Morgan Stanley’s chief investment strategist, Mike Wilson, acknowledges that US stocks in 2023 are faring better than expected due to “excessive” fiscal policy measures and explosive money-supply growth. Wilson attributes his misjudgment to the unexpectedly strong impact of government spending on the US economy and markets. Fiscal measures have played a crucial role in buoying these sectors.
In his analysis, Wilson highlights the stark contrast between fiscal spending and the declining US unemployment rate, which reached a remarkable low of 3.5% in July, according to data from the Department of Labor. This juxtaposition demonstrates the scale of governmental intervention and support.
Although Wilson accurately predicted the inflation-driven selloff last year, he anticipated a significant stock market decline during the first half of 2023. However, despite this bearish outlook, stock prices were bolstered by the surge in demand for artificial intelligence technology and the resilience of the US economy. This disconnect prompted Wilson to reevaluate his position but also consider the possibility of further market growth.
For more on this subject, read Morgan Stanley’s Mike Wilson’s insightful analysis: “We Were Wrong About the 2023 Stock-Market Rally, but Stay Hopeful.”
The U.S. Stock Market Rally: Assessing the Potential
Introduction
Excessive Government Spending
It is highly probable that the government’s excessive spending will continue, at least until the next debt ceiling discussion in 2025. Fitch Ratings recently highlighted the growing budget deficits as a reason for downgrading the U.S.’s AAA credit rating. This fiscal policy has allowed the economy to surpass growth forecasts, which in turn has reduced the likelihood of a recession.

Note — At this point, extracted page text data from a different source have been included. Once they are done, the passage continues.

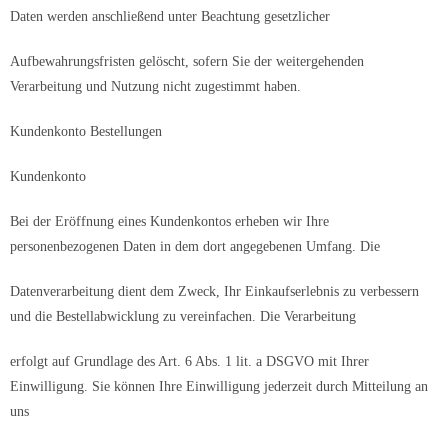
Daten werden anschließend unter Beachtung gesetzlicher
Aufbewahrungsfristen gelöscht, sofern Sie der weitergehenden
Verarbeitung und Nutzung nicht zugestimmt haben.
Kundenkonto Bestellungen
Kundenkonto
Bei der Eröffnung eines Kundenkontos erheben wir Ihre
personenbezogenen Daten in dem dort angegebenen Umfang. Die
Datenverarbeitung dient dem Zweck, Ihr Einkaufserlebnis zu verbessern
und die Bestellabwicklung zu vereinfachen. Die Verarbeitung
erfolgt auf Grundlage des Art. 6 Abs. 1 lit. a DSGVO mit Ihrer
Einwilligung. Sie können Ihre Einwilligung jederzeit durch Mitteilung an
uns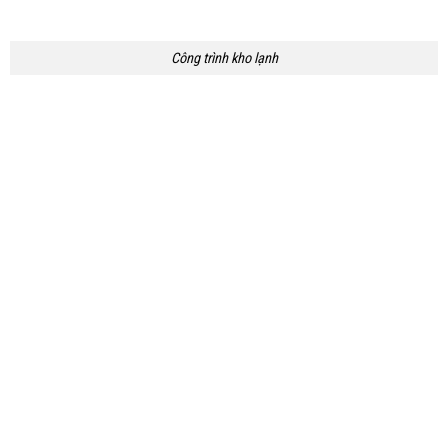
Công trình kho lạnh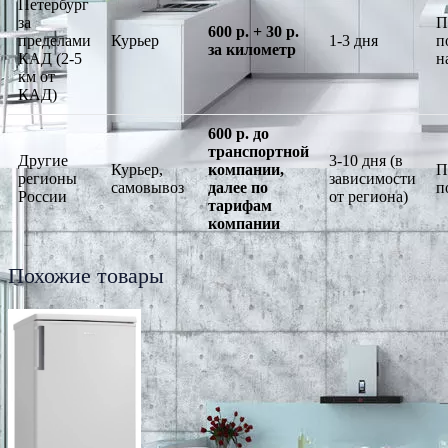
Петербург
за
П
600 р. + 30 р.
пределами
Курьер
1-3 дня
п
за километр
КАД (2-5
н
км от
КАД)
600 р. до
транспортной
Другие
3-10 дня (в
Курьер,
компании,
П
регионы
зависимости
самовывоз
далее по
п
России
от региона)
тарифам
компании
Похожие товары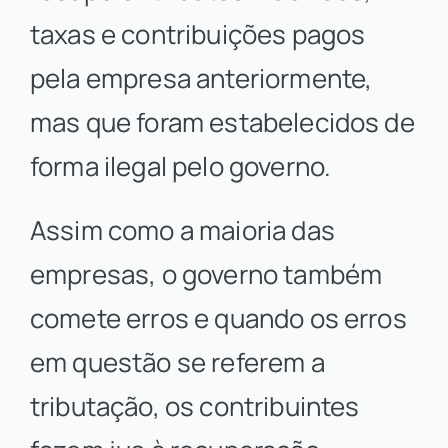
taxas e contribuições pagos
Contato Comercial
pela empresa anteriormente,
mas que foram estabelecidos de
forma ilegal pelo governo.
Assim como a maioria das
empresas, o governo também
comete erros e quando os erros
em questão se referem a
tributação, os contribuintes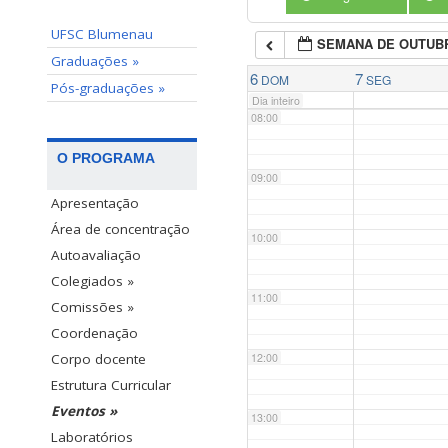
UFSC Blumenau
SEMANA DE OUTUB
07:00
Graduações »
6
7
DOM
SEG
Pós-graduações »
Dia inteiro
08:00
O PROGRAMA
09:00
Apresentação
Área de concentração
10:00
Autoavaliação
Colegiados »
11:00
Comissões »
Coordenação
12:00
Corpo docente
Estrutura Curricular
Eventos »
13:00
Laboratórios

The Aftermath of Excessive Spending
While excessive spending during good economic times can have short-term benefits, it can also have long-term consequences. The major concern is that this limits Congress’s ability to act effectively during future recessions. This lack of fiscal flexibility could lead to challenges for corporate earnings and subsequently impact the stock market.
Stock Market Performance
Despite recent setbacks, U.S. stocks showed signs of recovery on Monday. The S&P 500 ended a four-day losing streak and was up 0.5% near 4,500, while the Nasdaq Composite experienced a slight dip of 0.2% at 13,881. The Dow Jones Industrial Average also witnessed an increase of 300 points, or 0.9%, reaching 35,362.
Conclusion
As the U.S. stock-market rally continues, it is important to assess the potential risks involved. While fiscal policy has contributed to economic growth, it may limit future responses during downturns. It will be crucial for investors and traders alike to monitor these factors closely as they navigate the ever-changing stock market landscape.